Doe” is derived from the Gaelic word “Tuath” meaning territory. The castle was for a time the stronghold of the MacSweeney Clan who had three territories stretching from Rosgoill in the east to Gweedore in the west. It is first mentioned in the Annals of the Kingdom of Ireland in 1544 although the four storey keep is probably older. Naturally it has a history as bloody as a Donegal foreland. “The iterative cycle of land,” observes Professor O’Kane Crimmins. Historian Brian de Breffny wrote in 1977, “For many years the ownership of the castle was fought over and disputed incessantly.” Rory O’Donnell, Earl of Tyrconnell, was granted custody of the castle by Royal Warranty for a fleeting three years at the turn of the 17th century.

There’s more. Adopting a portmanteau, Brian de Breffny also wrote, “The Government then compelled the Earl to allow Sir Basil Brooke to occupy Doe and its lands.
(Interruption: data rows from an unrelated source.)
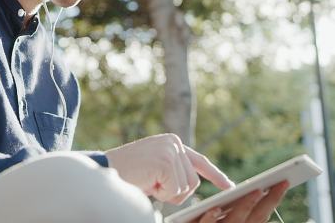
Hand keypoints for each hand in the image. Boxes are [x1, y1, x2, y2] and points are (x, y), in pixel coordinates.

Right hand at [104, 133, 234, 204]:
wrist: (105, 170)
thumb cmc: (127, 174)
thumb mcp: (156, 170)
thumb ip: (174, 171)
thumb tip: (193, 184)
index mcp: (172, 142)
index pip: (199, 161)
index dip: (215, 175)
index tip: (229, 186)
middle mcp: (174, 142)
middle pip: (193, 181)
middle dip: (176, 192)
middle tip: (153, 186)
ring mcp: (171, 149)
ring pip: (187, 187)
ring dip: (167, 193)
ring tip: (149, 182)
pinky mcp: (166, 160)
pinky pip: (175, 189)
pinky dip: (161, 193)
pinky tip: (147, 182)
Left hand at [195, 180, 289, 221]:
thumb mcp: (220, 218)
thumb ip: (233, 209)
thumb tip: (253, 190)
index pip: (261, 214)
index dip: (273, 199)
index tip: (284, 182)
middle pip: (254, 218)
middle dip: (267, 201)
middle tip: (279, 183)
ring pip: (233, 222)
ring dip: (245, 206)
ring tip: (256, 190)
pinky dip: (210, 219)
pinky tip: (214, 208)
The Earl of Tyrconnell sailed for the Continent from Lough Swilly in 1607, never to return, and Castledoe was once again in Crown hands.”  Beyond the battlemented and buttressed and buffeted bawn, in sight of the haunted keep, sloping down to the water’s edge, is a well kept graveyard. The tombstone set in a wall of the wife of Captain John Sandford who bought Doe Castle in 1614 reads: “Heere Lyeth the bodie of Anne Sanforde Late Wife Vnto Captain John Sanforde Who Desesed The 13 of Jvly Anno Domeni 1621 For Whose Sake This Chapell was Ercted” [lots of sic].